For the material that follows, return exactly the lines from the one with "MongoDB Consultation 集合结构设计" through the one with "String | 是 | 用户ID", both ends included.

*** Block opens ***

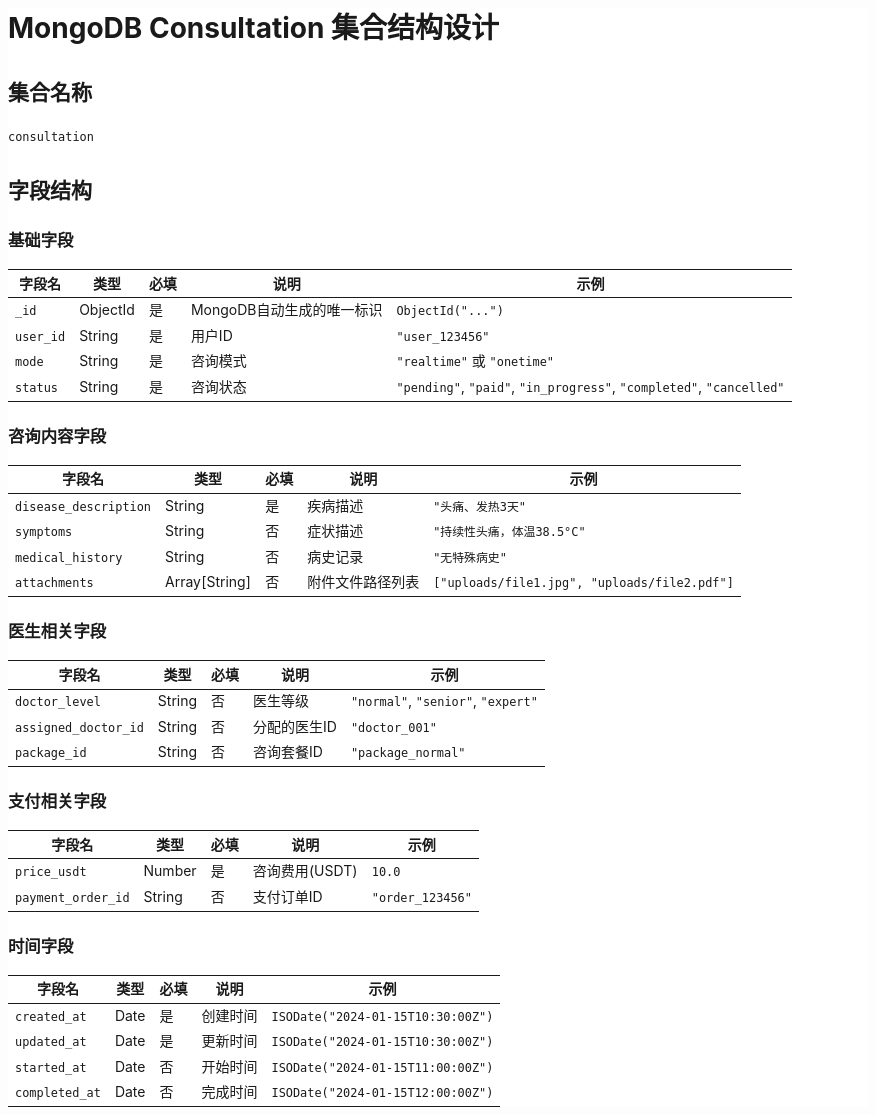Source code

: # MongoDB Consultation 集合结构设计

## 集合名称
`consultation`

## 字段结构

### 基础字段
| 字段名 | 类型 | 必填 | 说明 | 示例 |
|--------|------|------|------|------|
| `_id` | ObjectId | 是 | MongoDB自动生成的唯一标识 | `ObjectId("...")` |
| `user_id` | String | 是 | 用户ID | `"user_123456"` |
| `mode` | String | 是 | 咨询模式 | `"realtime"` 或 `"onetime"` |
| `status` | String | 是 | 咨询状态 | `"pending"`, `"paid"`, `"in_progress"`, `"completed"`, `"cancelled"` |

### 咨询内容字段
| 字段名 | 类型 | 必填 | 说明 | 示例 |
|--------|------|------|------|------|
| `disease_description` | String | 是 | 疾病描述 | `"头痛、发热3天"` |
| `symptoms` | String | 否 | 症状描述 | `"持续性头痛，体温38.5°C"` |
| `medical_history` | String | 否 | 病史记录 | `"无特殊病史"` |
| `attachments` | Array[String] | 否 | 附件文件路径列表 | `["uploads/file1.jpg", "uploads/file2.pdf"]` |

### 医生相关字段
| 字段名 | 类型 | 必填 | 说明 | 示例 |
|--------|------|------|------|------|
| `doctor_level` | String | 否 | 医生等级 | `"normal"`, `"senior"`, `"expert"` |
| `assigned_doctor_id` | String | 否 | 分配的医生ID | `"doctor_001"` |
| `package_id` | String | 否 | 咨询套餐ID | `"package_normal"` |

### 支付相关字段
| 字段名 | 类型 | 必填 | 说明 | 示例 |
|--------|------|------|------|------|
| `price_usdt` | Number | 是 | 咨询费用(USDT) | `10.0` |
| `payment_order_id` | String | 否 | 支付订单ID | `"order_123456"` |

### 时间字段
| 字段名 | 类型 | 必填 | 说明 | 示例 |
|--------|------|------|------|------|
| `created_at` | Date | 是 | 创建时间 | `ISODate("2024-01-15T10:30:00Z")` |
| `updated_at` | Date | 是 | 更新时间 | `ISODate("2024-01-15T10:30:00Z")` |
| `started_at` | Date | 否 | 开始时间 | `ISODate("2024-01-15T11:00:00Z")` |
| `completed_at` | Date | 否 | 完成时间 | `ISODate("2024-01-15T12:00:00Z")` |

*** Block closes ***
*** Block opens ***

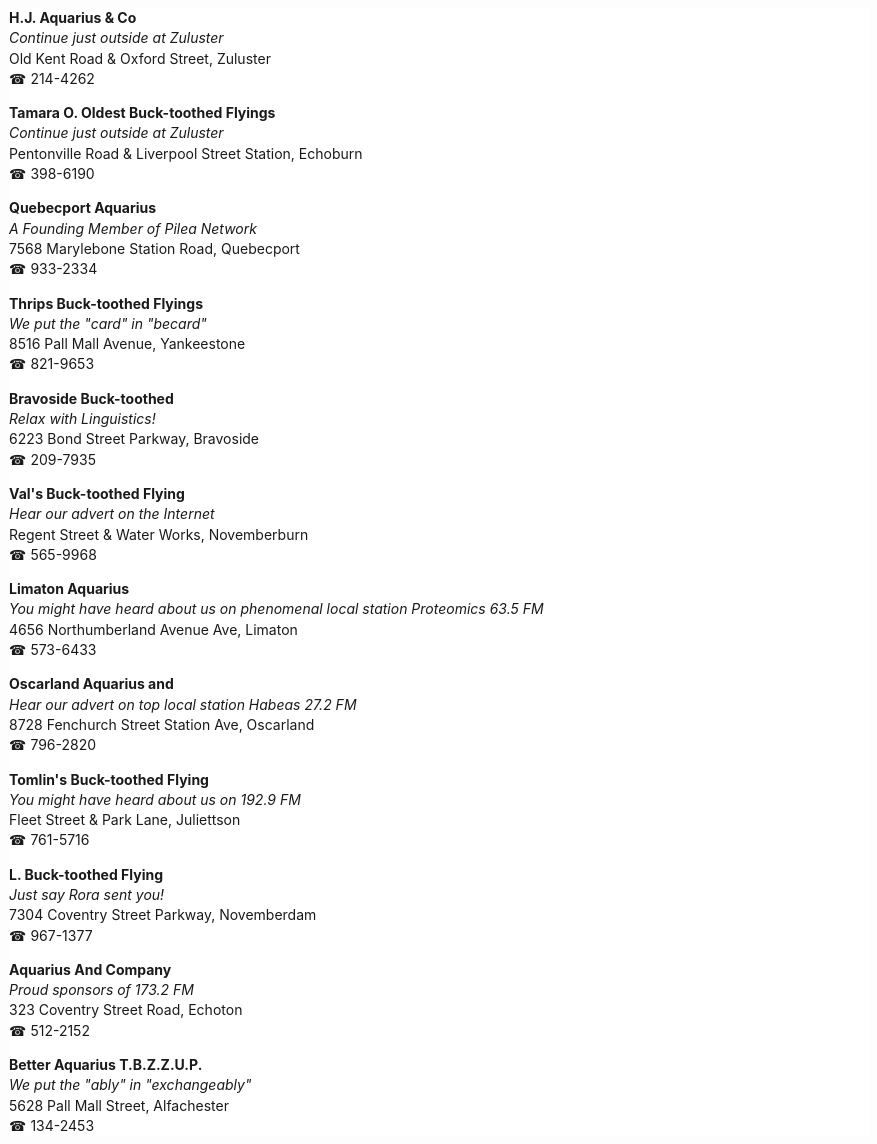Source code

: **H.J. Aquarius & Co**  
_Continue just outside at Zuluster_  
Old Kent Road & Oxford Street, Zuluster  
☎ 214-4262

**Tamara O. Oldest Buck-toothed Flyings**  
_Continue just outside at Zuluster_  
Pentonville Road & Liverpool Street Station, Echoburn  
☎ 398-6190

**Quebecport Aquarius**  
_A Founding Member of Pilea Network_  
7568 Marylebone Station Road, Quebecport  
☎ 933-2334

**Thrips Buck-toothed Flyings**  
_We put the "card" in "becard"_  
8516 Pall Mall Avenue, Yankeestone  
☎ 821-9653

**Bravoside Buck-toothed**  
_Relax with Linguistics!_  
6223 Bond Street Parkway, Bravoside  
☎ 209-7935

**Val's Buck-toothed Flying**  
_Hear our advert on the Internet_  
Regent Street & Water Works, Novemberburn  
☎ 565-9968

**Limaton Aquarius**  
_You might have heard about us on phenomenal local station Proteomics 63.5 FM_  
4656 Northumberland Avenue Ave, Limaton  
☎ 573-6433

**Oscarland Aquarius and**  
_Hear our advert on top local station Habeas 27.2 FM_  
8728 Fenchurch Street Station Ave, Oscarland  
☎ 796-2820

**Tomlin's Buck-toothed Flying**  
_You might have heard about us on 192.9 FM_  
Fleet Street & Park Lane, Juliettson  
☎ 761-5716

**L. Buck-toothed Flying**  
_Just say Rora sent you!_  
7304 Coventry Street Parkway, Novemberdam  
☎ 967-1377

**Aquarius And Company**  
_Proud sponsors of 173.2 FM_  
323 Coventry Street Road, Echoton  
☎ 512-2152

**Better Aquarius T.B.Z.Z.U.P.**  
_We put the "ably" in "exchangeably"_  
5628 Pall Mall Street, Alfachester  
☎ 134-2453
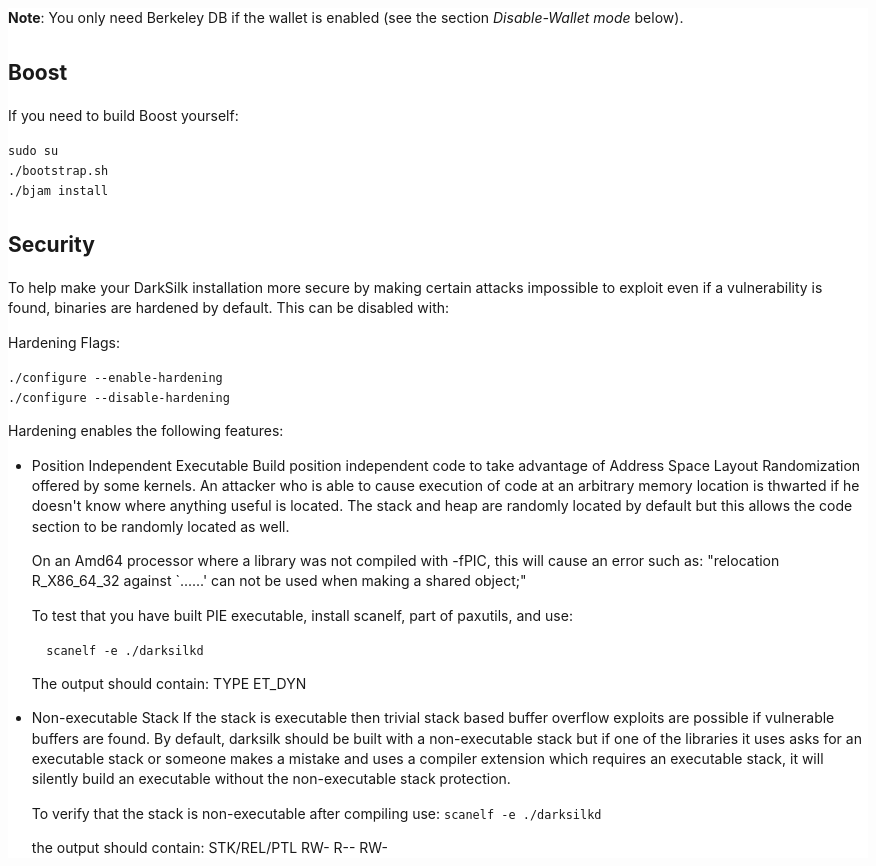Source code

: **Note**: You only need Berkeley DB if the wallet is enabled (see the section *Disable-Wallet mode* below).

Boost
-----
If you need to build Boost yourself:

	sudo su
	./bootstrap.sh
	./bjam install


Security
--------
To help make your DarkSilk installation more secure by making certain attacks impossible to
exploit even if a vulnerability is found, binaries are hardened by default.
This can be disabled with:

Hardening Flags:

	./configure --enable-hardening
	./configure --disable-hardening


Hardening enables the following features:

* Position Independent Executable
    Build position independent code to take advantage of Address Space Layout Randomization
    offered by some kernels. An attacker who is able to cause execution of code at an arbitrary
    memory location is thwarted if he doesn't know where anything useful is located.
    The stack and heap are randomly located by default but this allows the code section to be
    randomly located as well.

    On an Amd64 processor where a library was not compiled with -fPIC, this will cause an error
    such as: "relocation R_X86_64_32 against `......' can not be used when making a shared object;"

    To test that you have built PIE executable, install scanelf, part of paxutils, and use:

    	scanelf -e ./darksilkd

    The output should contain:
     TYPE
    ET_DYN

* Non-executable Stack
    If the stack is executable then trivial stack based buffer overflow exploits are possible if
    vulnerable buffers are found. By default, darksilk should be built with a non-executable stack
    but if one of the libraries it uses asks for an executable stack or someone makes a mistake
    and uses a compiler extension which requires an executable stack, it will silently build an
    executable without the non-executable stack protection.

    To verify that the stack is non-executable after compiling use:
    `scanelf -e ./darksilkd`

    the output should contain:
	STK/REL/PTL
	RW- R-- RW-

*** Block closes ***

* _Output for this exercise_
: # MongoDB Consultation 集合结构设计

## 集合名称
`consultation`

## 字段结构

### 基础字段
| 字段名 | 类型 | 必填 | 说明 | 示例 |
|--------|------|------|------|------|
| `_id` | ObjectId | 是 | MongoDB自动生成的唯一标识 | `ObjectId("...")` |
| `user_id` | String | 是 | 用户ID | `"user_123456"` |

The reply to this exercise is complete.